#### [DIRECTION A]
List every board part label, such as a lettered code with a number, that the mod instructions below mention.

#### [SELECTED EXTRACT]
-- start --

You need six parts to do the mod. Here they are:

I did the mod "ugly" style with all leaded parts, soldering the necessary leads to the pads on the board. Here is what you do:

I suggest you read all the instructions first, to get an understanding of the mod, before proceeding with the actual work.

First, remove C-22 from the board (I used two soldering irons, quick and easy)(save it)

Cut one lead of the .01 cap so as to leave about 1/4", bend a 90 degree angle about 1/8" from the end of that lead, and solder that lead to the C-22 pad closest to Q-3 on the board. Leave the other lead long for a moment.

Cut one lead of a 100 Ohm resistor so as to leave about 1/4", bend a 90 degree angle at 1/8" from the end of the short lead, and solder that lead to the ground pad of R-14.

The idea is to have the resistor standing just about straight up, maybe leaning just a little bit towards Q-3. By the way, the ground end of R-14 is the pad right at the edge of the board.

Now, using short leads on all three parts, solder the other 100 Ohm resistor between the free lead of the first 100 Ohm resistor and the free lead of the .01 Cap.

What we are doing here is providing a coupling capacitor from the output of T-1 to the base of the Final Amp we are going to install. The two 100 Ohm resistors form a divider network so as to provide about 2 Volts RF on the base of the Final Amp. The 4 Volts or so right from the output of T-1 is way too much drive for the Final Amp and output network we are using, and if we drove it with that much RF, it would overheat and probably self destruct in a short while.

-- end --

(Data records)
-- start --

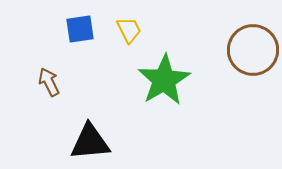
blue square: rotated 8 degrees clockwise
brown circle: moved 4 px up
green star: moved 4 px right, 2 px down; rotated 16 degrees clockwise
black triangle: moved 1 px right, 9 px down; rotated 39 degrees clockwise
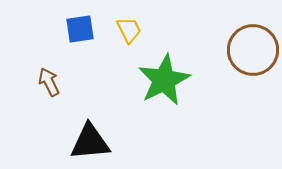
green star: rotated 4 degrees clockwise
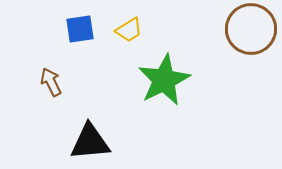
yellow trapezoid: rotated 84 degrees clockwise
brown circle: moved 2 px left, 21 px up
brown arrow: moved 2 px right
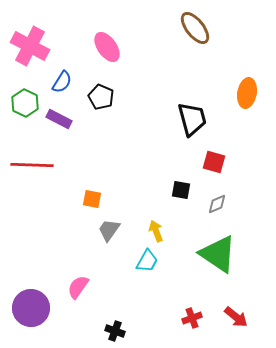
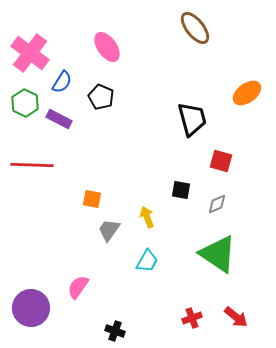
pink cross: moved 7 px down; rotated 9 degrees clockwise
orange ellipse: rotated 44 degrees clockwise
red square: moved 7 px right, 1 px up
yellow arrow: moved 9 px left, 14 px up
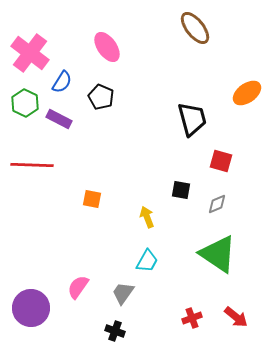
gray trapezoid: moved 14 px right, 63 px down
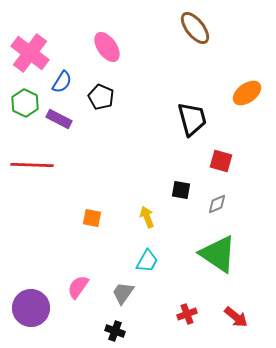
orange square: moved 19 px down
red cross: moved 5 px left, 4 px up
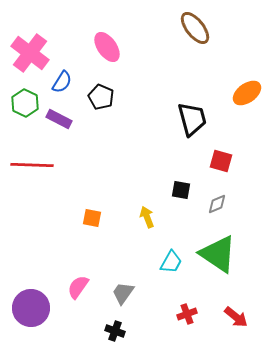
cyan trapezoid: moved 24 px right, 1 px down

-- end --
-- start --

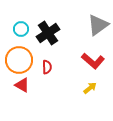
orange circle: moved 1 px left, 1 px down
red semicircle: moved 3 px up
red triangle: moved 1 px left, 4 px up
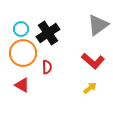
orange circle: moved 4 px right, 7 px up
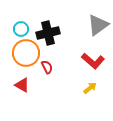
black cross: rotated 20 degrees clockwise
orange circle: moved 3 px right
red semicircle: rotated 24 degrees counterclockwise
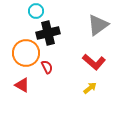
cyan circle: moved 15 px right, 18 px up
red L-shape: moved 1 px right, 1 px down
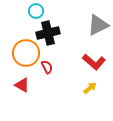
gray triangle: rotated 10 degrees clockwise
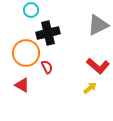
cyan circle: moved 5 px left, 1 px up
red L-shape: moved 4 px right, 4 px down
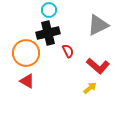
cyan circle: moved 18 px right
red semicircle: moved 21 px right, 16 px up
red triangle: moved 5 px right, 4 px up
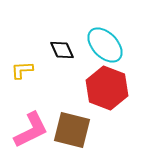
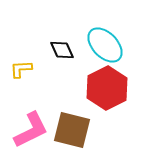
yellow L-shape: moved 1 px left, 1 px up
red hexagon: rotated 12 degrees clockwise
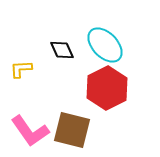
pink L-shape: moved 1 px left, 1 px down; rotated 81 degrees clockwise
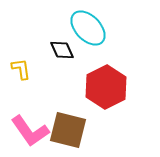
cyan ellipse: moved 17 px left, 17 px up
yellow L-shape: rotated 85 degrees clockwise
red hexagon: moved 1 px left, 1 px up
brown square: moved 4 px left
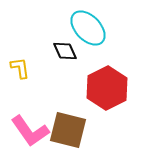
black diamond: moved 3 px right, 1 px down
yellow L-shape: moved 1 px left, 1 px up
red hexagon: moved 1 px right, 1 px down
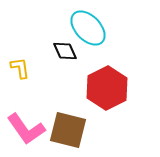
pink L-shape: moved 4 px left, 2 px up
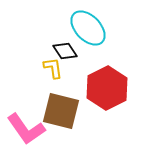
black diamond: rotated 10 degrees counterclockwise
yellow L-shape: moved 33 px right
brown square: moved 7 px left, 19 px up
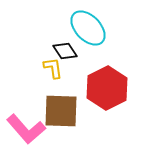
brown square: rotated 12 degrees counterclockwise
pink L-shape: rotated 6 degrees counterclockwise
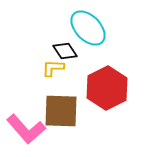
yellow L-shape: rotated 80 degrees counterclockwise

-- end --

#### [DIRECTION B]
In the listing above, copy the lines starting at the one containing "pink L-shape: moved 1" and ending at the one containing "yellow L-shape: rotated 80". Leave out the picture lines.

#### [RESPONSE A]
C-22, Q-3, R-14, T-1

#### [RESPONSE B]
pink L-shape: moved 1 px left, 1 px down; rotated 81 degrees clockwise
cyan ellipse: moved 17 px left, 17 px up
yellow L-shape: rotated 85 degrees clockwise
red hexagon: moved 1 px left, 1 px up
brown square: moved 4 px left
black diamond: moved 3 px right, 1 px down
yellow L-shape: moved 1 px left, 1 px up
red hexagon: moved 1 px right, 1 px down
pink L-shape: moved 4 px left, 2 px up
black diamond: rotated 10 degrees counterclockwise
yellow L-shape: moved 33 px right
brown square: moved 7 px left, 19 px up
brown square: rotated 12 degrees counterclockwise
pink L-shape: rotated 6 degrees counterclockwise
yellow L-shape: rotated 80 degrees counterclockwise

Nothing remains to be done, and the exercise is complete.